The Monroe County Commission, on Wednesday, will vote on several issues dealing with receiving money from the Deepwater Horizon oil spill, including filing a $17 million lawsuit against BP.
In November, the county contracted with law firm of Campbell Malafy about investigating whether the county is entitled to damages from the oil spill. Under the terms of the contract, the firm is not being paid by the county. The firm would receive 18 percent of revenue it can prove the county is entitled to.
The group claims the county is entitled to $17 million in damages, despite the Florida Keys having a banner tourism season the same year as the spill, 2010.
Lodging occupancy rates throughout the Keys after the spill were higher in every month -- except for August and December -- when compared with the same month the year prior, according to the TDC's lodging statistics. The average cost of a hotel room also was higher in every month of 2010 than it was for the same month in 2009. And, Key West International Airport saw more people arriving in May, June, July and August 2010 -- during the height of the spill disaster -- than during those months in 2009, records show. Tourists spent about as much money after the spill as before, if not more, according to sales tax revenues.
The $17 million lawsuit or claim also covers any future long-term issue the oil spill may cause in the Florida Keys, including impacts to water quality, the fishery or beaches.
Under law, the county has until April 19 to file a lawsuit, according to a county agenda summary.
After hearing a presentation by Malafy Campbell on Wednesday, county attorneys will ask the County Commission if it wants to file a lawsuit against BP.
Also on Wednesday, the commission is slated to appoint a committee that will make recommendations on what projects will receive millions of dollars in Clean Water Act fines levied on BP and Transocean for their roles in the oil spill.
Florida Keys leaders have named their representatives to the committee. Each Keys city made one appointment to the 11-member committee. Each county commissioner appointed a member, and the county mayor appointed two members.
The commission is scheduled to vote on the appointments Wednesday in Marathon.
County Mayor George Neugent named Historic Tours of America founder Ed Swift and Florida Keys Commercial Fishermen's Association Executive Director Bill Kelly to the committee. Commissioner Danny Kolhage named Florida Keys Community College Dean of Marine Science Patrick Rice. Commissioner Sylvia Murphy named former Florida Keys Marine Sanctuary Upper Region Manager John Halas. Commissioner Heather Carruthers named Centennial Bank Vice President Todd German. Commissioner David Rice named Coral Shores High School marine biology teacher David Makepeace.
Key West named Assistant City Manager Mark Finigan. Marathon named Mayor Mike Cinque. Layton named Councilman William Murchie. Key Colony Beach named Commissioner John DeNeale.

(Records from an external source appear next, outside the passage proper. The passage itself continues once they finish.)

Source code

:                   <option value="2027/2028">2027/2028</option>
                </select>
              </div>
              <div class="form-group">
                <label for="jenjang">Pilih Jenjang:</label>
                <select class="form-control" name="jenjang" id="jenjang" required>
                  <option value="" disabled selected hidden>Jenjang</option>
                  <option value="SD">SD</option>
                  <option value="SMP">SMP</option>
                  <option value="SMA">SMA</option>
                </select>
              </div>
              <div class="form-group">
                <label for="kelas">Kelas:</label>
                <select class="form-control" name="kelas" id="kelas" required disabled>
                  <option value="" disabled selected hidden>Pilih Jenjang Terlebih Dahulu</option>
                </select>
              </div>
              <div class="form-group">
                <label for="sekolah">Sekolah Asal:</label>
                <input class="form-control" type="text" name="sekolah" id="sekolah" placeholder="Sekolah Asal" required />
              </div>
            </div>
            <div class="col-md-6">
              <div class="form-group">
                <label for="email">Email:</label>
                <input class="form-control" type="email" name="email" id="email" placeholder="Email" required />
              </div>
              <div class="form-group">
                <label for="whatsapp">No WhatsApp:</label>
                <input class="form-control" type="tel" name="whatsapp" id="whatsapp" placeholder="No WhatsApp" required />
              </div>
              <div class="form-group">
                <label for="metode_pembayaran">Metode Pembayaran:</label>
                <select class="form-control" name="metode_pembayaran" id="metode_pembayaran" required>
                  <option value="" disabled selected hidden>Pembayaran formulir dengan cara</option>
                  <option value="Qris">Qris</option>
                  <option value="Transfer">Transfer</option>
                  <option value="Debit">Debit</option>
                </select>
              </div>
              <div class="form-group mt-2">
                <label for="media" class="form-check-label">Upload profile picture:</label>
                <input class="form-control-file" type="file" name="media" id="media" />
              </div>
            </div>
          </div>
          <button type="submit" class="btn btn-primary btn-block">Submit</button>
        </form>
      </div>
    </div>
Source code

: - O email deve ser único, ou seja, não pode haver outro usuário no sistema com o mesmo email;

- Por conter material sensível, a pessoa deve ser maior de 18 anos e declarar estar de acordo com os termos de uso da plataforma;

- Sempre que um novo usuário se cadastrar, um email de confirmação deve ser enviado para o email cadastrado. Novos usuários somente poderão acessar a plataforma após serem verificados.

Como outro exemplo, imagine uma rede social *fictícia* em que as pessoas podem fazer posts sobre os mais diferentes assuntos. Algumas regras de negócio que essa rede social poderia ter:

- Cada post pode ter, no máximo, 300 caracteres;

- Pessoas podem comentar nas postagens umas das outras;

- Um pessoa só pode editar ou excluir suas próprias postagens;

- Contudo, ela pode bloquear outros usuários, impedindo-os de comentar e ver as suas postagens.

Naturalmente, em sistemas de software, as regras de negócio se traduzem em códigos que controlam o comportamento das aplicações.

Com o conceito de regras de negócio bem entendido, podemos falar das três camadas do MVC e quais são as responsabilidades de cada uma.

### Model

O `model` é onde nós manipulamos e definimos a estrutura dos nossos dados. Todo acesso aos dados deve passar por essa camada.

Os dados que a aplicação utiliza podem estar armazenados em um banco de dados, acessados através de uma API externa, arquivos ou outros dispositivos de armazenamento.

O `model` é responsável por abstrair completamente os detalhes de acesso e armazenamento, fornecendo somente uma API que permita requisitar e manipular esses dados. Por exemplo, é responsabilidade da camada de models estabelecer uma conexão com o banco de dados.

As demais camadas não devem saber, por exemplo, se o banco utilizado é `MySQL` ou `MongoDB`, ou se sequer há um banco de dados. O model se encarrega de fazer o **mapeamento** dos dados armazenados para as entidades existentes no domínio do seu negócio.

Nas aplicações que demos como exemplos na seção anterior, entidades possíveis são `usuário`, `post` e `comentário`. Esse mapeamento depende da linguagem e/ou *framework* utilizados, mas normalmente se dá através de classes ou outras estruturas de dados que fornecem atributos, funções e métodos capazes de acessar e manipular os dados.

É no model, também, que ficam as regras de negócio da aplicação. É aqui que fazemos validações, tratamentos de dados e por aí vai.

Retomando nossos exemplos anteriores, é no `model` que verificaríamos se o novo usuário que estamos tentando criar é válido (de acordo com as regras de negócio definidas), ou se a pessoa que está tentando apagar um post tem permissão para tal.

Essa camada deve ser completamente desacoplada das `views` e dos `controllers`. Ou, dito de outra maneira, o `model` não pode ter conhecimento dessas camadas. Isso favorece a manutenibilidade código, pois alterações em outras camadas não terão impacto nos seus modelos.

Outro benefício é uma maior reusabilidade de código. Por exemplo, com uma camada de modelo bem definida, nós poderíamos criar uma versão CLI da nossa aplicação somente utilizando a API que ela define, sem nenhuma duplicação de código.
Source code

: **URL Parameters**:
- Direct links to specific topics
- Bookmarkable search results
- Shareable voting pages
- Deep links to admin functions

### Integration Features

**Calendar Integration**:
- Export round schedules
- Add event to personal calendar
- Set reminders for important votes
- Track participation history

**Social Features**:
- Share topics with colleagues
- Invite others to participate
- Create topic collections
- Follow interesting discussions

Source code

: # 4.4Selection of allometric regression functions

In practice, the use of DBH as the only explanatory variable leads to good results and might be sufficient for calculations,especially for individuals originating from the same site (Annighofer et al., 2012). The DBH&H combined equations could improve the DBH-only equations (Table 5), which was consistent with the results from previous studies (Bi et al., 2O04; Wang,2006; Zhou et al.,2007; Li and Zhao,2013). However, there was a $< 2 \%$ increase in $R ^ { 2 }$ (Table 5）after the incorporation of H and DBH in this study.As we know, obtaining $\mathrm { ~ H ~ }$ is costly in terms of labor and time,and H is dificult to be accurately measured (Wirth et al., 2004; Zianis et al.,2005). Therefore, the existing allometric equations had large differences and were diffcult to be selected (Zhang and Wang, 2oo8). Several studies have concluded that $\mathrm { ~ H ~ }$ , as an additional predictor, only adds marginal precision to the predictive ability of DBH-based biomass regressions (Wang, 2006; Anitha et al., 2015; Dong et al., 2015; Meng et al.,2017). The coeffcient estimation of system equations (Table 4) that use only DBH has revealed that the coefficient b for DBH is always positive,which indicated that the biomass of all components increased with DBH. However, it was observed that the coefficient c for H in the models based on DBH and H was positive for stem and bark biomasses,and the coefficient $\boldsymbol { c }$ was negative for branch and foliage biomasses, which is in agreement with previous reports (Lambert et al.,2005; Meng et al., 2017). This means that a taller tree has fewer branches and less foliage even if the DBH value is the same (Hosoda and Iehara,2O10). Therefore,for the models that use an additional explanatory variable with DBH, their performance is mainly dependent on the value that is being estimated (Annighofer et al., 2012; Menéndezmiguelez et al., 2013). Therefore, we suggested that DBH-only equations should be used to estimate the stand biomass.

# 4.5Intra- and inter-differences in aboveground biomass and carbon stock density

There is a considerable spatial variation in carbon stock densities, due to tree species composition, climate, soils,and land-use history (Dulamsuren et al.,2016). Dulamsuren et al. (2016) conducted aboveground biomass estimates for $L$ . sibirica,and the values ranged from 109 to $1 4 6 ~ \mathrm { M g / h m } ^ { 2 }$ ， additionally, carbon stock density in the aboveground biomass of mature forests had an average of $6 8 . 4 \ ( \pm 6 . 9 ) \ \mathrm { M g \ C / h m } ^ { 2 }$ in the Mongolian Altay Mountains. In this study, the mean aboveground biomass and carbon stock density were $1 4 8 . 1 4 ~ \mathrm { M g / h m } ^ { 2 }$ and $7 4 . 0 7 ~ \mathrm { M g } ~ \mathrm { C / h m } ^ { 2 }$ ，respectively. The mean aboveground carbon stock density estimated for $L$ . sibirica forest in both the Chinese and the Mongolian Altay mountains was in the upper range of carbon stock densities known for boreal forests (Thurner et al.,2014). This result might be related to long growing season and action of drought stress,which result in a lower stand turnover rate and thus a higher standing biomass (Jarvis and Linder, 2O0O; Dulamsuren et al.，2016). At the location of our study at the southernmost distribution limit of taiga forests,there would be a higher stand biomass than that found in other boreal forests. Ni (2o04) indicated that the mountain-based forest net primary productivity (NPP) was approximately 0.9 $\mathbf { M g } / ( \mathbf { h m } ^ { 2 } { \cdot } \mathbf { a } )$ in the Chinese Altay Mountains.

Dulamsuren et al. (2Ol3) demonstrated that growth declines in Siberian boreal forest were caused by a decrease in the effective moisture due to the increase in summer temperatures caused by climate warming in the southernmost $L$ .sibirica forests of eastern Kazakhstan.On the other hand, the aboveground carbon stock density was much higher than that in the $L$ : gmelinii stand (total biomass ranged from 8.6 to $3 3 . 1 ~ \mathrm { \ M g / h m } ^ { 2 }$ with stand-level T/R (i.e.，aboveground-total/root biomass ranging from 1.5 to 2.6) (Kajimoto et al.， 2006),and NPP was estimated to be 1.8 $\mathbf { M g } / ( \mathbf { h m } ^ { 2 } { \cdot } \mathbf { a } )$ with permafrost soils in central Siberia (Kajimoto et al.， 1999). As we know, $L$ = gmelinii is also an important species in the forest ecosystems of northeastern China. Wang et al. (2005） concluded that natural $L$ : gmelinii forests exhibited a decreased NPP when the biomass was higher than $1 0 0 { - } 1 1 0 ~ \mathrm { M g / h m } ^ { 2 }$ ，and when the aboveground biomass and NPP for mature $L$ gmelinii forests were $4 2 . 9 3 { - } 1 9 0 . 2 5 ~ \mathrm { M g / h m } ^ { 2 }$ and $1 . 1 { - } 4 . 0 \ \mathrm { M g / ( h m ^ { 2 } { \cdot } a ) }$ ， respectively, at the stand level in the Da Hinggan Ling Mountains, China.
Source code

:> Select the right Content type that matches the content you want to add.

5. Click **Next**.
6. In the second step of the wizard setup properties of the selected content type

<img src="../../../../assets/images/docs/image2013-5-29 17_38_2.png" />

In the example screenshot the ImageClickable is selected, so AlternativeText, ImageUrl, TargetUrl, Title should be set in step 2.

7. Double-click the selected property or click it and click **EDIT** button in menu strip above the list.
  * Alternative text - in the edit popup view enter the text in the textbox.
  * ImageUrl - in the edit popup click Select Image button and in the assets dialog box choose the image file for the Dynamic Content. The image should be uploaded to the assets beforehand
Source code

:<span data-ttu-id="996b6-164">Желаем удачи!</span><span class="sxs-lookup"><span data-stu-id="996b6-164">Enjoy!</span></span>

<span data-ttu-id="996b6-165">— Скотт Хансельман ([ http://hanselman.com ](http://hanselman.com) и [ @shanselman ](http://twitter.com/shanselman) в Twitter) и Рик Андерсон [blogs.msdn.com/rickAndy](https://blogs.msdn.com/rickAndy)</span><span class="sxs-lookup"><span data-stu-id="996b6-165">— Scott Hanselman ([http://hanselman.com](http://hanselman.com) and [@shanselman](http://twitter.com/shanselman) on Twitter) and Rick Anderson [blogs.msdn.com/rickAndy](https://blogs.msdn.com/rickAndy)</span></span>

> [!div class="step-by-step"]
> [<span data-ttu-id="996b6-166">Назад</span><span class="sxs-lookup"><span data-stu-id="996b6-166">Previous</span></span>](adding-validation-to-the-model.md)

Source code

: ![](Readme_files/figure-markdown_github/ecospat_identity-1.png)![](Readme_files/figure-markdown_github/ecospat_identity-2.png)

The committee will make recommendations on what restoration projects will be funded with Restore Act funds. The funds come from Clean Water Act fines levied on BP and Transocean, the companies responsible for the Deepwater Horizon oil rig spill in 2010.
The County Commission is ultimately responsible for doling out the local Restore Act funds.
The Florida Keys are expected to receive between $5.8 million and $23.2 million, according to estimates given to Monroe County officials.
Also on Wednesday, the commission will vote on using Restore Act funding for canal water quality restoration and storm water projects.
The commission will also discuss the possibility of using the funds for the restoration of the Old Seven Mile Bridge, the purchase of Rowell's Marina in Key Largo and completing the Higgs Beach Master Plan, County Administrator Roman Gastesi said.
The commission meets at 9 a.m. Wednesday at the Marathon Government Center.